Other affected projects

The code itself is in a sense not specific to the behavior of Istio. In fact, the same code pattern was found in a number of other major Go projects across the ecosystem. To see if your project contains the same error, see this tool for more information.

Closing thoughts

In this blogpost we will give an in-depth walk-through of our recent work in setting up continuous fuzzing of Istio. Istio is a Go application and a Cloud Native service Mesh, both of which are not the traditional targets of fuzzing. We are delighted with the outcome and the contributions to the Istio code, which helps provide a higher assurance in reliability and security.

Throughout the last two years we have performed increasingly more fuzzing of Cloud Native applications.

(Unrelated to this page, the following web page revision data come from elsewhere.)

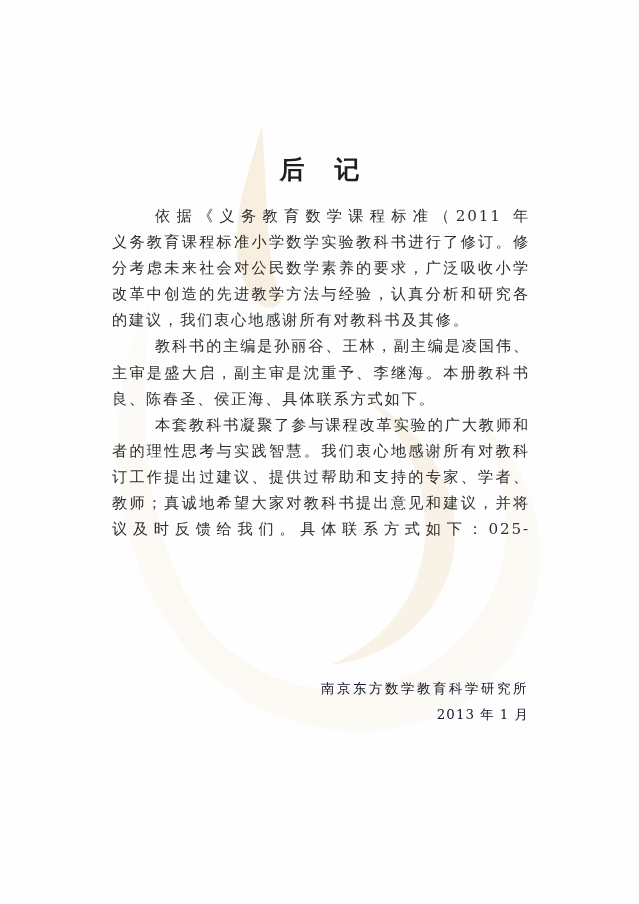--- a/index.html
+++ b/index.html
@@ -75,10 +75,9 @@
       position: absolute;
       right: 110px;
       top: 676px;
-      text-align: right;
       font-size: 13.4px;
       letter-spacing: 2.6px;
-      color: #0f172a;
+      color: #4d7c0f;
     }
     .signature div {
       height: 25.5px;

This includes Envoy, Vitess, Kubernetes, Fluent-bit, Containerd, Flux, Runc, Linkerd2-proxy and several more. All of these projects are integrated into the free open source security service OSS-Fuzz. Throughout this experience of fuzzig a new context of applications, namely Cloud Native software, we have had an overall positive experience, and are looking forward to contibuting more to this exciting and important field.